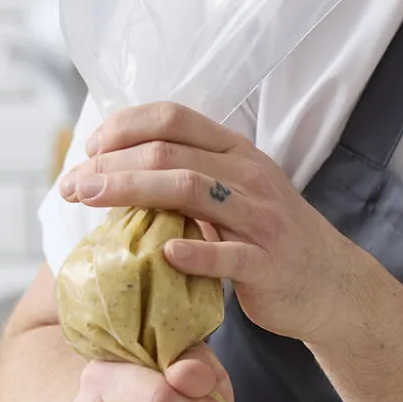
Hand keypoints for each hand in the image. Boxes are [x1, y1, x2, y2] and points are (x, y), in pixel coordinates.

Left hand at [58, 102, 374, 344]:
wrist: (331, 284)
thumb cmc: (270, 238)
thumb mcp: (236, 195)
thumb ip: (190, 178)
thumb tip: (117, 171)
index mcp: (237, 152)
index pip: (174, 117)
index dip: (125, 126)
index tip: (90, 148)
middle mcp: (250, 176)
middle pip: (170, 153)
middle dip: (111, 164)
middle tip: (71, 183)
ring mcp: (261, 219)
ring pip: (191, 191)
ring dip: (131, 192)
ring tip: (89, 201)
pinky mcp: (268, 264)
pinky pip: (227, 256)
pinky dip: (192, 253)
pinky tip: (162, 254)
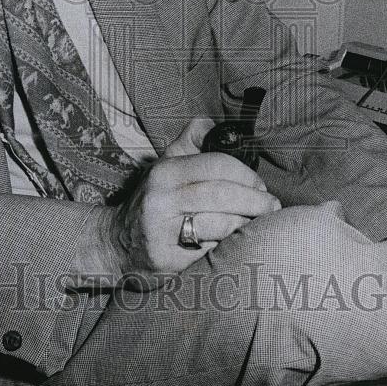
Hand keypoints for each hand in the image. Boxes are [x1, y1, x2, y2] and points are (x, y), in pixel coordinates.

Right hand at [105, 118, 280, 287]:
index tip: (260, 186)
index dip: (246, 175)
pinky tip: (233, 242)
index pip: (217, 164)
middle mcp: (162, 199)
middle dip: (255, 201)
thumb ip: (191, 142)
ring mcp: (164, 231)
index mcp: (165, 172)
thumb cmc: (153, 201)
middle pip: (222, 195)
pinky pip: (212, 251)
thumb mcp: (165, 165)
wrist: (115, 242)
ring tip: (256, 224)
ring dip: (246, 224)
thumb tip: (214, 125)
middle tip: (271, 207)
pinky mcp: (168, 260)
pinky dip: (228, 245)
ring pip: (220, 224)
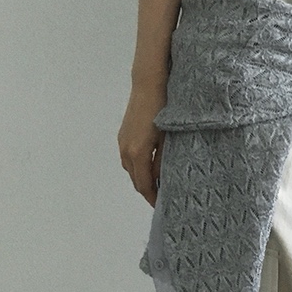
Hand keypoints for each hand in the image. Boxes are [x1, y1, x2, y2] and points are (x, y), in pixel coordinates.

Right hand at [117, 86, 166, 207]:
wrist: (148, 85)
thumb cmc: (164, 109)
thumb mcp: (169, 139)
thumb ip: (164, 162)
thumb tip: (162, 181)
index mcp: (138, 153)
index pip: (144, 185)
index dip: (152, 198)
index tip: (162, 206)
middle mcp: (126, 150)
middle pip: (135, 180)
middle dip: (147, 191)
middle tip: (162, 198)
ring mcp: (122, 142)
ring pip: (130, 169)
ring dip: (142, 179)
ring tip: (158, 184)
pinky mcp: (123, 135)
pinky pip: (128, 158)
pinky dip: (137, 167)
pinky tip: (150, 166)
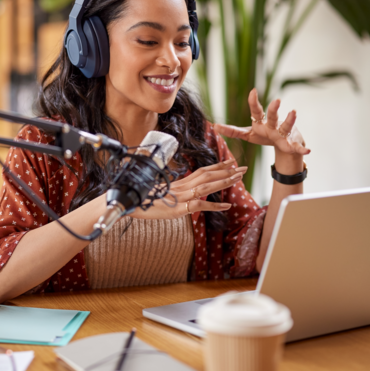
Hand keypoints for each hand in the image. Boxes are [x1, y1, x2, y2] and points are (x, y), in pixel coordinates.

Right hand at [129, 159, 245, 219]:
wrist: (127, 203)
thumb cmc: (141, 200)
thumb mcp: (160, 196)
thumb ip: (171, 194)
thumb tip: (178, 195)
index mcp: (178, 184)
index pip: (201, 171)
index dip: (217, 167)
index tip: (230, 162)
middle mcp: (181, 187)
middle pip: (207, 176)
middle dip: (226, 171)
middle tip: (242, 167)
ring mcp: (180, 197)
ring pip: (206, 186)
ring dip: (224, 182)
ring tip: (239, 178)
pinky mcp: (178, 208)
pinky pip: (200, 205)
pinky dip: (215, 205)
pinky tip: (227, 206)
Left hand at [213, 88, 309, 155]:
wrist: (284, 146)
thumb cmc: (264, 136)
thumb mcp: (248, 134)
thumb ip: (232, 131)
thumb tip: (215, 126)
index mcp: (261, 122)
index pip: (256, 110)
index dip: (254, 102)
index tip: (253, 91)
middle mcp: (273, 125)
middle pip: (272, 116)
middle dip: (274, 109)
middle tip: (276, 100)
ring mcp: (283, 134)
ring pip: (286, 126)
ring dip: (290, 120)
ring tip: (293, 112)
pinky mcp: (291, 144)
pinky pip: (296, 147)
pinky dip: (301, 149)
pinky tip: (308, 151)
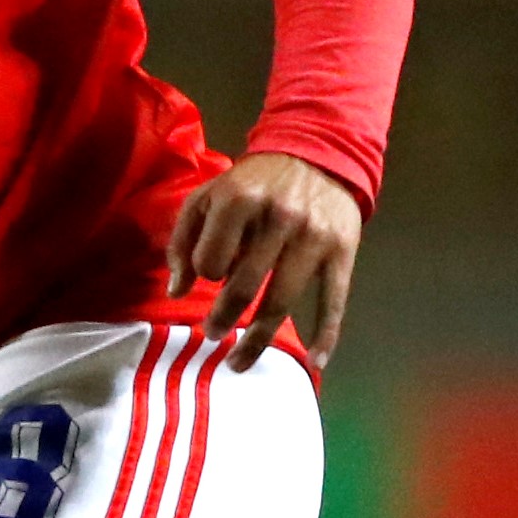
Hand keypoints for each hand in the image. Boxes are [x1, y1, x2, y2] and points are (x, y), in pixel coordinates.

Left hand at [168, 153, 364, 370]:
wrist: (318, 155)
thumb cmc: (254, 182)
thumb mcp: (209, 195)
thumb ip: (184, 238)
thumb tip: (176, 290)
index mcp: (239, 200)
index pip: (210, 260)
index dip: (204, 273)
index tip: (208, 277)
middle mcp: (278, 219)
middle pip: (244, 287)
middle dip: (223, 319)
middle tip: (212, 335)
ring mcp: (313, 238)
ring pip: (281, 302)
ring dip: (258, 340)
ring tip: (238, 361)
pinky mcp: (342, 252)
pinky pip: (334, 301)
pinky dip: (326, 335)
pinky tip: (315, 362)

--

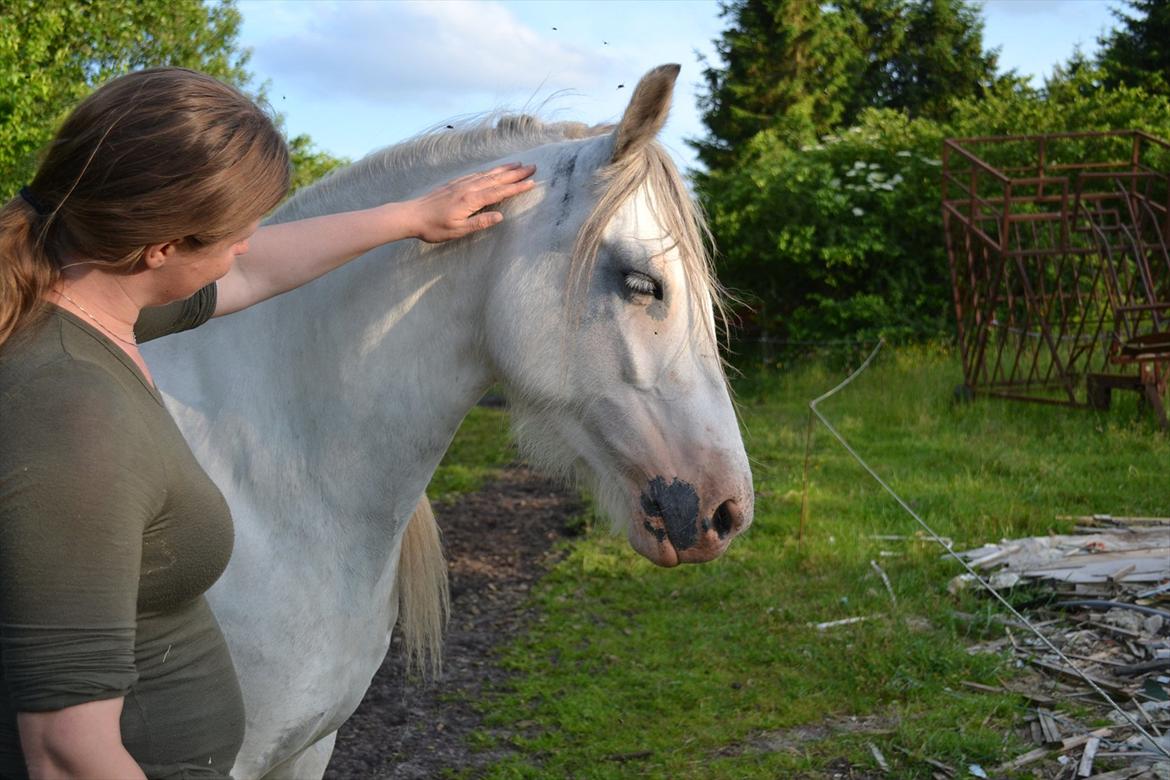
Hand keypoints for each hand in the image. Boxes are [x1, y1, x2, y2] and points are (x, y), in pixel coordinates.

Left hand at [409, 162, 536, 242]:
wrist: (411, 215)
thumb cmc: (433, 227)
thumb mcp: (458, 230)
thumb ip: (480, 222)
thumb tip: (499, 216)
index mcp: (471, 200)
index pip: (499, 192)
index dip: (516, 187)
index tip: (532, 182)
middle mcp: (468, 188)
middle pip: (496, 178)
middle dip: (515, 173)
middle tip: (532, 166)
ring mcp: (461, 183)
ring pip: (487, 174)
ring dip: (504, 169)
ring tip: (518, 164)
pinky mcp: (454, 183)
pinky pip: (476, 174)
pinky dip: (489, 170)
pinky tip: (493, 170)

_Exercise directions_. Answer with the number alone: how many lines in the records include the word "wrist"?

_Answer to this problem_. 7